Sunday, September 26, 2021

Meandering Thoughts (#12)

Sigh. I know. I'm writing about the wrong season. However, I wrote about autumn before. Especially about the first month of school. So, I decided to maintain that emotional draw of fall, but relate it to another memory, but one that occurred in the opposing season. Clever, right? Not really. I just started typing away, hiding in one direction. Then I got pulled into a different one. Driven partly by my procrastination, and partly by sheer physical exhaustion (painting, laundry, cleaning, hauling), I reigned in my original idea for this post, reworked it, condensed it. And now I am going to find an image, and be done with it.

(Yeah, this guy again. You'll understand soon enough.)

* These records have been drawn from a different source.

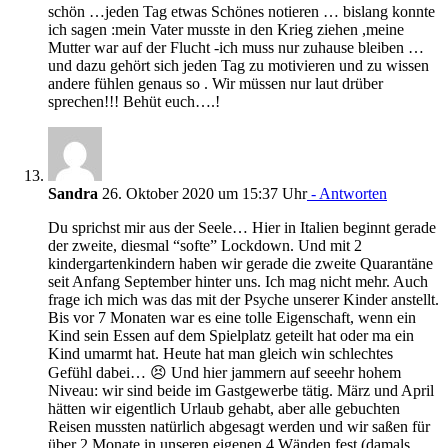
schön …jeden Tag etwas Schönes notieren … bislang konnte
ich sagen :mein Vater musste in den Krieg ziehen ,meine
Mutter war auf der Flucht -ich muss nur zuhause bleiben …
und dazu gehört sich jeden Tag zu motivieren und zu wissen
andere fühlen genaus so . Wir müssen nur laut drüber
sprechen!!! Behüt euch….!
Sandra
26. Oktober 2020 um 15:37 Uhr
- Antworten
Du sprichst mir aus der Seele… Hier in Italien beginnt gerade
der zweite, diesmal “softe” Lockdown. Und mit 2
kindergartenkindern haben wir gerade die zweite Quarantäne
seit Anfang September hinter uns. Ich mag nicht mehr. Auch
frage ich mich was das mit der Psyche unserer Kinder anstellt.
Bis vor 7 Monaten war es eine tolle Eigenschaft, wenn ein
Kind sein Essen auf dem Spielplatz geteilt hat oder ma ein
Kind umarmt hat. Heute hat man gleich win schlechtes
Gefühl dabei… 😣 Und hier jammern auf seeehr hohem
Niveau: wir sind beide im Gastgewerbe tätig. März und April
hätten wir eigentlich Urlaub gehabt, aber alle gebuchten
Reisen mussten natürlich abgesagt werden und wir saßen für
über 2 Monate in unseren eigenen 4 Wänden fest (damals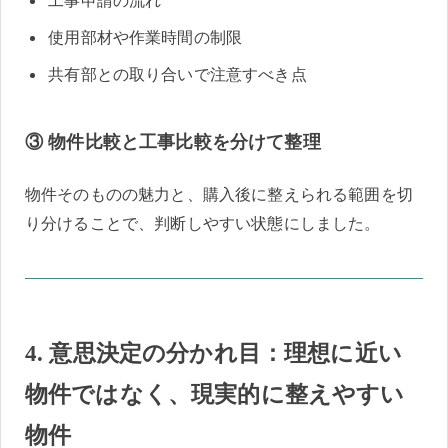
工事申請の流れ
使用部材や作業時間の制限
共有部との取り合いで注意すべき点
③ 物件比較と工事比較を分けて整理
物件そのものの魅力と、購入後に整えられる範囲を切
り分けることで、判断しやすい状態にしました。
4. 意思決定の分かれ目：理想に近い
物件ではなく、現実的に整えやすい
物件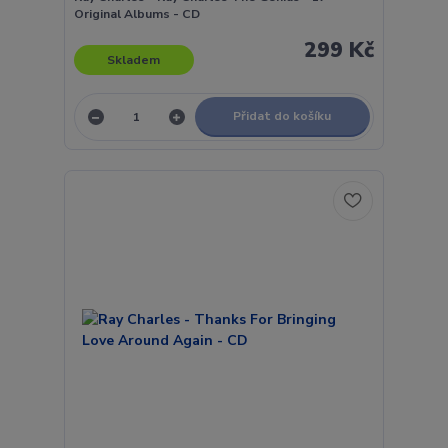
Original Albums - CD
299 Kč
Skladem
Přidat do košíku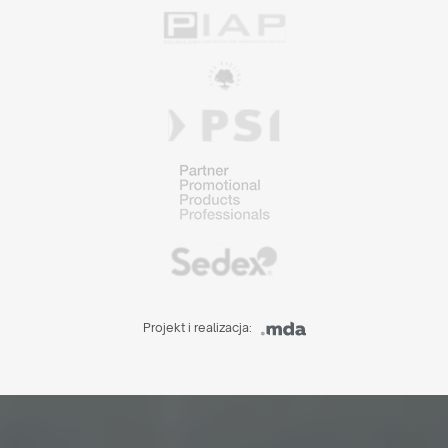
Projekt i realizacja: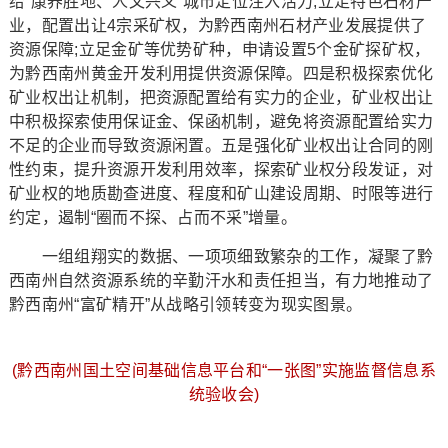
给“康养胜地、人文兴义”城市定位注入活力;立足特色石材产
业，配置出让4宗采矿权，为黔西南州石材产业发展提供了
资源保障;立足金矿等优势矿种，申请设置5个金矿探矿权，
为黔西南州黄金开发利用提供资源保障。四是积极探索优化
矿业权出让机制，把资源配置给有实力的企业，矿业权出让
中积极探索使用保证金、保函机制，避免将资源配置给实力
不足的企业而导致资源闲置。五是强化矿业权出让合同的刚
性约束，提升资源开发利用效率，探索矿业权分段发证，对
矿业权的地质勘查进度、程度和矿山建设周期、时限等进行
约定，遏制“圈而不探、占而不采”增量。
一组组翔实的数据、一项项细致繁杂的工作，凝聚了黔
西南州自然资源系统的辛勤汗水和责任担当，有力地推动了
黔西南州“富矿精开”从战略引领转变为现实图景。
(黔西南州国土空间基础信息平台和“一张图”实施监督信息系
统验收会)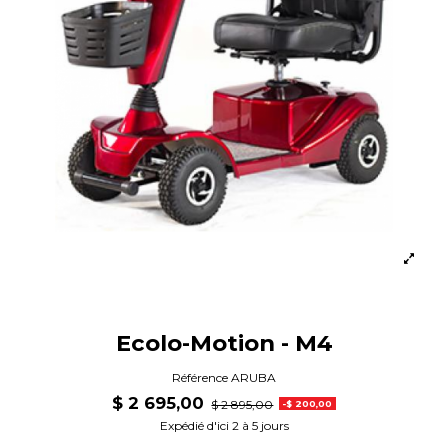
Ecolo-Motion - M4
Référence
ARUBA
$ 2 695,00
$ 2 895,00
-$ 200,00
Expédié d'ici 2 à 5 jours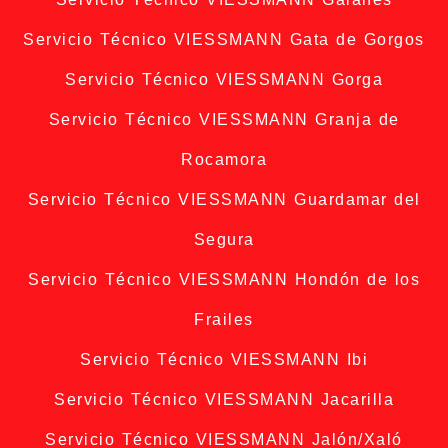
Servicio Técnico VIESSMANN Gata de Gorgos
Servicio Técnico VIESSMANN Gorga
Servicio Técnico VIESSMANN Granja de
Rocamora
Servicio Técnico VIESSMANN Guardamar del
Segura
Servicio Técnico VIESSMANN Hondón de los
Frailes
Servicio Técnico VIESSMANN Ibi
Servicio Técnico VIESSMANN Jacarilla
Servicio Técnico VIESSMANN Jalón/Xaló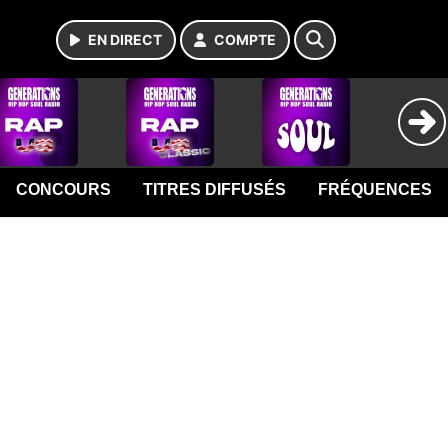
EN DIRECT
COMPTE
CONCOURS
TITRES DIFFUSÉS
FRÉQUENCES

Once, long ago, I read a book written by a scientist. He dedicated each chapter to some deep thought that he had developed throughout his life. One in particular has been embedded in my unconscious ever since first reading it. The author was fascinated by how the biological act of smelling something can trigger specific childhood memories. In turn those memories stir up a psychological response. Even half a lifetime later. For him it was the scent of burning foliage. As his senses absorbed this aroma, his brain conjured recollections of his family collecting and igniting piles of dry autumn leaves. While these images filled his mind, a chemical process would unleash an emotional response.  In this case, nostalgia. 

For me, it's the smell of freshly cut grass. The memory is that of standing in a baseball field. Early morning, cool, dew on the ground. Taking the field at the start of the game, with a clean uniform. The early April sun still hiding behind a row of tall pines. But three decades later, it is not nostalgia that overwhelms my psyche. I sucked at baseball, as did my first team. There is a reason why Charlie Brown is my spirit comic strip character. The second team was a bit better, but I still did not know what I was doing. After two years, I never bothered playing again.

Yet, the scent of a recently mowed lawn does not invoke anger or humiliation, despite its association with my short baseball career. Neither does it call forth sadness nor regret. Whenever I find myself stepping outside my house and catching the faint perfume of cut grass, the memory of taking a field for the first time in a new game, at the beginning of a Spring season, triggers, of all things, a sense of hope. Embedded within a line of memories filled with personal failures, disappointments, a winless season, and a few embarrassing mistakes, is that exhilarating moment of feeling anything is possible.

Like Charlie Brown, each new game, with freshly washed white pants and a pair of stain-free socks, a season not yet played, a 0-0 record on the books, a slate wiped clean, a rising sun cresting a tree line, and a neatly mowed, in crisscrossed fashion, field of dew kissed field of grass stretching out before me.

Optimistic? Foolish? A bit of both?

Who knows.

But what I am certain of is that I refuse to let go of that fragment of hope.